> Exercise objective
Copy out the text of the items below without any change, from the line with "Set a property as user-specific" to the line with "Talk to an expert", including both of those lines. Leave the pictures out of your answer.

> Exercise data
- Opening Delimiter -

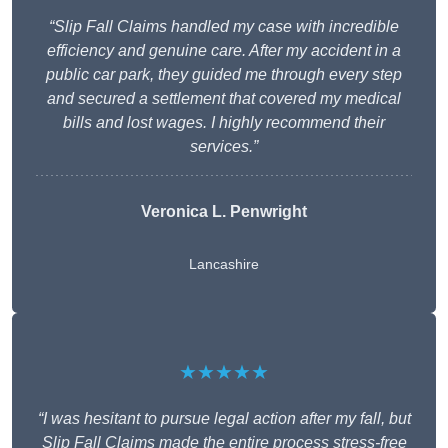
“Slip Fall Claims handled my case with incredible
efficiency and genuine care. After my accident in a
public car park, they guided me through every step
and secured a settlement that covered my medical
bills and lost wages. I highly recommend their
services.”
Veronica L. Penwright
Lancashire
★★★★★
“I was hesitant to pursue legal action after my fall, but
Slip Fall Claims made the entire process stress-free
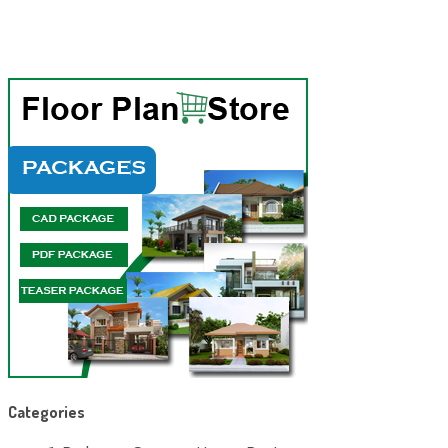
Categories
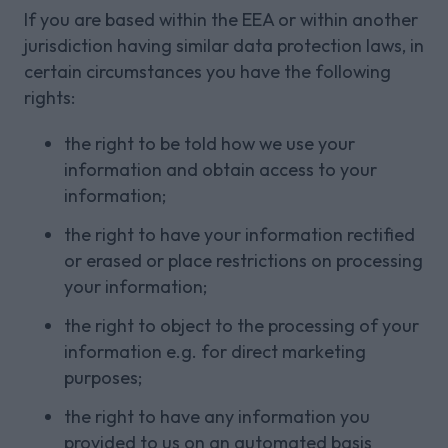
If you are based within the EEA or within another
jurisdiction having similar data protection laws, in
certain circumstances you have the following
rights:
the right to be told how we use your
information and obtain access to your
information;
the right to have your information rectified
or erased or place restrictions on processing
your information;
the right to object to the processing of your
information e.g. for direct marketing
purposes;
the right to have any information you
provided to us on an automated basis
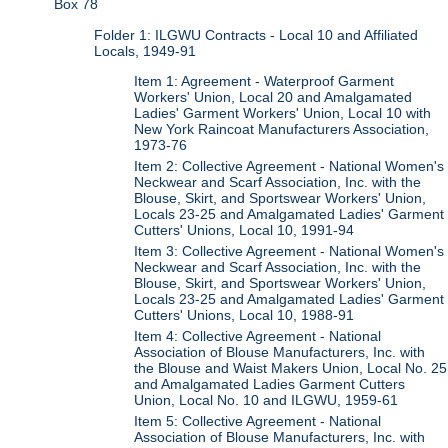
Box 78
Folder 1: ILGWU Contracts - Local 10 and Affiliated
Locals, 1949-91
Item 1: Agreement - Waterproof Garment
Workers' Union, Local 20 and Amalgamated
Ladies' Garment Workers' Union, Local 10 with
New York Raincoat Manufacturers Association,
1973-76
Item 2: Collective Agreement - National Women's
Neckwear and Scarf Association, Inc. with the
Blouse, Skirt, and Sportswear Workers' Union,
Locals 23-25 and Amalgamated Ladies' Garment
Cutters' Unions, Local 10, 1991-94
Item 3: Collective Agreement - National Women's
Neckwear and Scarf Association, Inc. with the
Blouse, Skirt, and Sportswear Workers' Union,
Locals 23-25 and Amalgamated Ladies' Garment
Cutters' Unions, Local 10, 1988-91
Item 4: Collective Agreement - National
Association of Blouse Manufacturers, Inc. with
the Blouse and Waist Makers Union, Local No. 25
and Amalgamated Ladies Garment Cutters
Union, Local No. 10 and ILGWU, 1959-61
Item 5: Collective Agreement - National
Association of Blouse Manufacturers, Inc. with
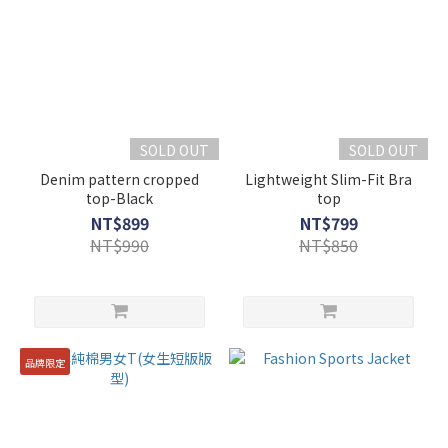
SOLD OUT
SOLD OUT
Denim pattern cropped
Lightweight Slim-Fit Bra
top-Black
top
NT$899
NT$799
NT$990
NT$850
品牌限定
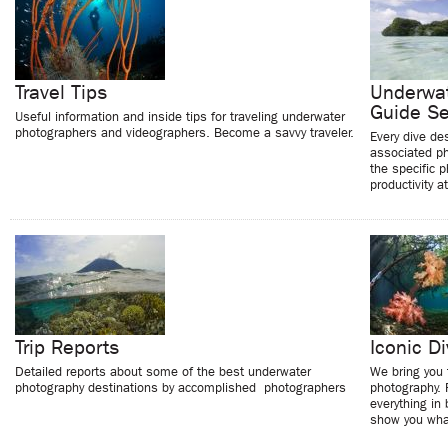
Travel Tips
Underwat
Guide Se
Useful information and inside tips for traveling underwater
photographers and videographers. Become a savvy traveler.
Every dive de
associated ph
the specific 
productivity a
Trip Reports
Iconic Di
Detailed reports about some of the best underwater
We bring you 
photography destinations by accomplished photographers
photography. 
everything in
show you what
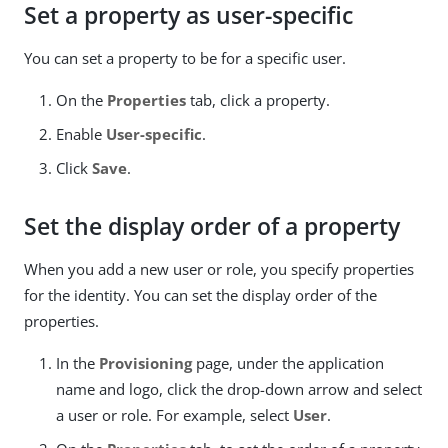
Set a property as user-specific
You can set a property to be for a specific user.
On the
Properties
tab, click a property.
Enable
User-specific
.
Click
Save
.
Set the display order of a property
When you add a new user or role, you specify properties
for the identity. You can set the display order of the
properties.
In the
Provisioning
page, under the application
name and logo, click the drop-down arrow and select
a user or role. For example, select
User
.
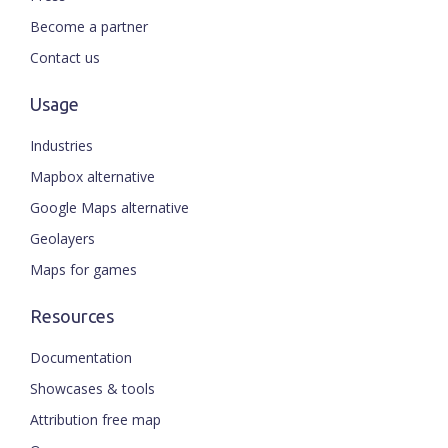
Become a partner
Contact us
Usage
Industries
Mapbox alternative
Google Maps alternative
Geolayers
Maps for games
Resources
Documentation
Showcases & tools
Attribution free map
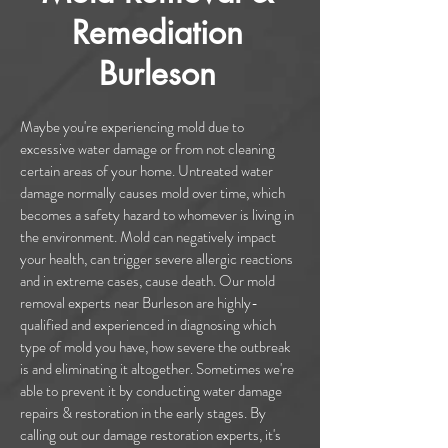
Remediation
Burleson
Maybe you're experiencing mold due to
excessive water damage or from not cleaning
certain areas of your home. Untreated water
damage normally causes mold over time, which
becomes a safety hazard to whomever is living in
the environment. Mold can negatively impact
your health, can trigger severe allergic reactions
and in extreme cases, cause death. Our mold
removal experts near Burleson are highly-
qualified and experienced in diagnosing which
type of mold you have, how severe the outbreak
is and eliminating it altogether. Sometimes we're
able to prevent it by conducting water damage
repairs & restoration in the early stages. By
calling out our damage restoration experts, it's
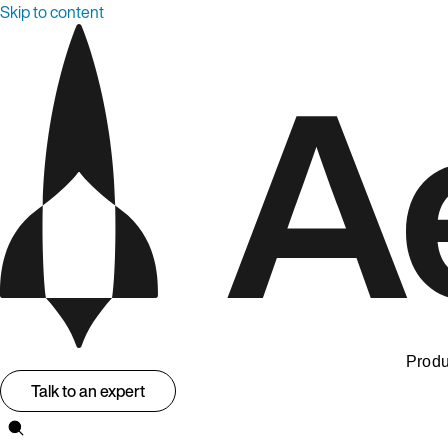
Skip to content
Produ
Talk to an expert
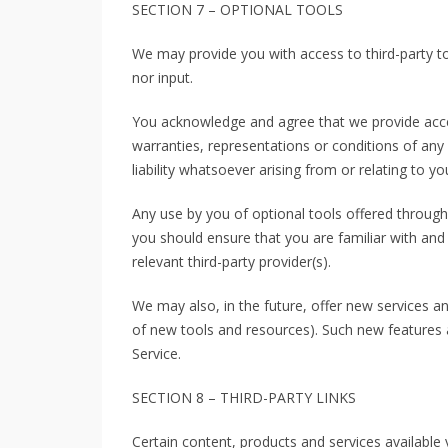
SECTION 7 – OPTIONAL TOOLS
We may provide you with access to third-party t
nor input.
You acknowledge and agree that we provide acces
warranties, representations or conditions of an
liability whatsoever arising from or relating to yo
Any use by you of optional tools offered through 
you should ensure that you are familiar with and
relevant third-party provider(s).
We may also, in the future, offer new services an
of new tools and resources). Such new features a
Service.
SECTION 8 – THIRD-PARTY LINKS
Certain content, products and services available 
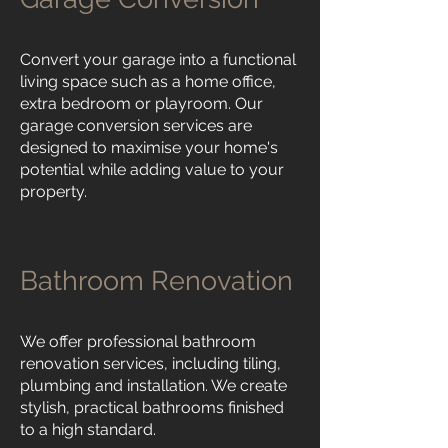
Convert your garage into a functional
living space such as a home office,
extra bedroom or playroom. Our
garage conversion services are
designed to maximise your home's
potential while adding value to your
property.
Bathroom Renovation
We offer professional bathroom
renovation services, including tiling,
plumbing and installation. We create
stylish, practical bathrooms finished
to a high standard.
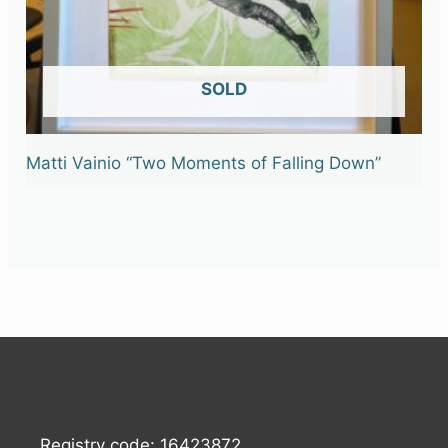
OUT OF STOCK
Matti Vainio “Two Moments of Falling Down”
Registry code: 16423872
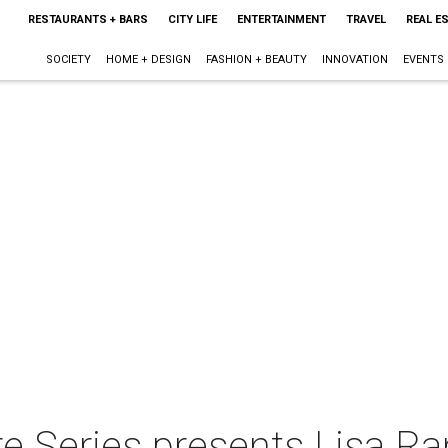
RESTAURANTS + BARS
CITY LIFE
ENTERTAINMENT
TRAVEL
REAL E
SOCIETY
HOME + DESIGN
FASHION + BEAUTY
INNOVATION
EVENTS
e Series presents Lisa Ra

- Closing Delimiter -

> Result
Set a property as user-specific
You can set a property to be for a specific user.
On the
Properties
tab, click a property.
Enable
User-specific
.
Click
Save
.
Set the display order of a property
When you add a new user or role, you specify properties
for the identity. You can set the display order of the
properties.
In the
Provisioning
page, under the application
name and logo, click the drop-down arrow and select
a user or role. For example, select
User
.
Become a partner
Contact us
Usage
Industries
Mapbox alternative
Google Maps alternative
Geolayers
Maps for games
Resources
Documentation
Showcases & tools
Attribution free map
Remediation
Burleson
Maybe you're experiencing mold due to
excessive water damage or from not cleaning
certain areas of your home. Untreated water
damage normally causes mold over time, which
becomes a safety hazard to whomever is living in
the environment. Mold can negatively impact
your health, can trigger severe allergic reactions
and in extreme cases, cause death. Our mold
removal experts near Burleson are highly-
qualified and experienced in diagnosing which
type of mold you have, how severe the outbreak
is and eliminating it altogether. Sometimes we're
able to prevent it by conducting water damage
repairs & restoration in the early stages. By
calling out our damage restoration experts, it's
Skip to content
Produ
Talk to an expert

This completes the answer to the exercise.